Determination of structural and thermal features of cellulose from different eucalyptus species

Abstract

Wood from Eucalyptus genus is an important raw material for pulp and cellulose derivatives production. With the aim to understand the differences and the further use for production of cellulose derivatives, eight six-year-old Eucalyptus species were sampled and analyzed for anatomical and chemical characterization. The species studied corresponded to E. badjensis, E. benthamii, E. dunnii, E. globulus, E. nitens, E. smithii and two hybrids of E. nitens x E. globulus (coded x64 and x65), which ranged a wood density of 420 – 484 kg/m3, being E. globulus and E. smithii the higher wood density trees, and E. badjensis the lower one.

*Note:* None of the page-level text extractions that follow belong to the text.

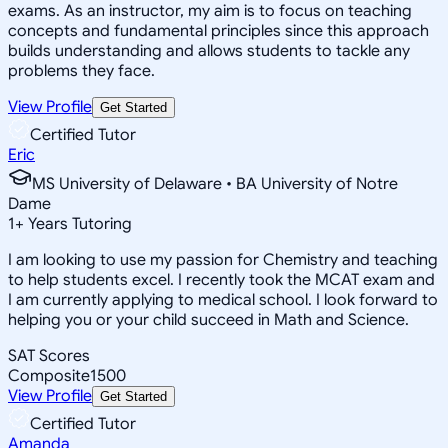
exams. As an instructor, my aim is to focus on teaching
concepts and fundamental principles since this approach
builds understanding and allows students to tackle any
problems they face.
View Profile
Get Started
Certified Tutor
Eric
MS University of Delaware • BA University of Notre
Dame
1
+
Years Tutoring
I am looking to use my passion for Chemistry and teaching
to help students excel. I recently took the MCAT exam and
I am currently applying to medical school. I look forward to
helping you or your child succeed in Math and Science.
SAT Scores
Composite
1500
View Profile
Get Started
Certified Tutor
Amanda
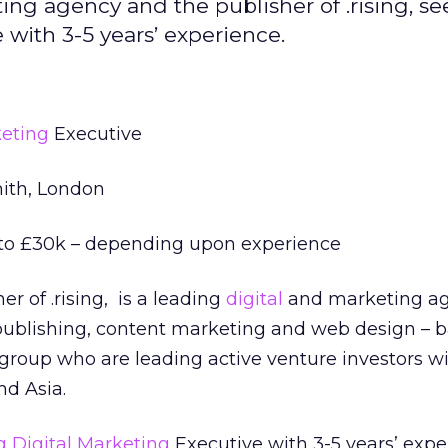
ing agency and the publisher of .rising, se
with 3-5 years’ experience.
keting
Executive
th, London
o £30k – depending upon experience
er of .rising, is a leading
digital
and marketing a
l publishing, content marketing and web design – 
group who are leading active venture investors w
nd Asia.
g
Digital Marketing
Executive with 3-5 years’ expe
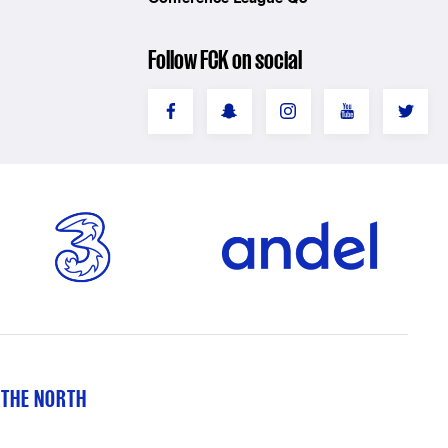
Follow FCK on social
 THE NORTH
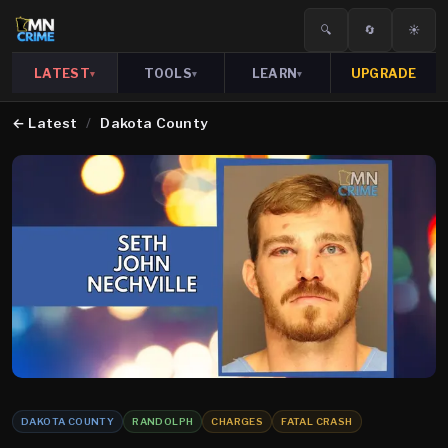
🔍
🔄
☀️
LATEST
TOOLS
LEARN
UPGRADE
▾
▾
▾
←
Latest
/
Dakota County
DAKOTA COUNTY
RANDOLPH
CHARGES
FATAL CRASH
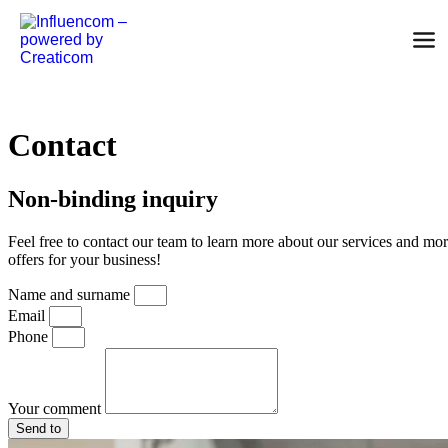
Skip to content
Contact
Non-binding inquiry
Feel free to contact our team to learn more about our services and mo
offers for your business!
Name and surname
Email
Phone
Your comment
Send to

Different chemical and anatomical features were observed from the different wood species. Infrared spectroscopy (FTIR), x-ray diffraction (XRD) and thermogravimetric analysis (TGA) data were obtained from wood, holocellulose and alphacellulose samples of the eight Eucalyptus studied in order to obtain information about their cellulose structure. From FTIR spectra, the total crystalline index (TCI) and the lateral order index (LOI), which is defined as an empirical crystallinity index, were calculated. In wood samples the TCI ranged 0.292 – 0.394, while LOI ranged 1.013 – 2.698. From XRD data, the crystallinity index (CrI) and crystallite size can be obtained. The CrI ranged 51.2 – 57.2% in wood samples. The highest TCI and CrI values were observed in E. dunnii; the lowest TCI values were observed in E. nitens and E. smithii, and the lowest CrI values were observed in E. badjensis, E. smithii and E. nitens. It was also observed that TCI and CrI values increase after holocellulose isolation, but both decrease again in alpha-cellulose samples. From TGA, the thermal degradation profiles obtained showed that the higher DTG peak temperature (related with cellulose degradation) was observed in x64 and E. dunnii (369ºC), while the lower DTG peak temperature was observed in E. smithii (352ºC). Therefore, Eucalyptus species showed different variation patterns for the structural features of cellulose, which could be attributed to chemical and structural properties of the inherent properties of wood components from each species.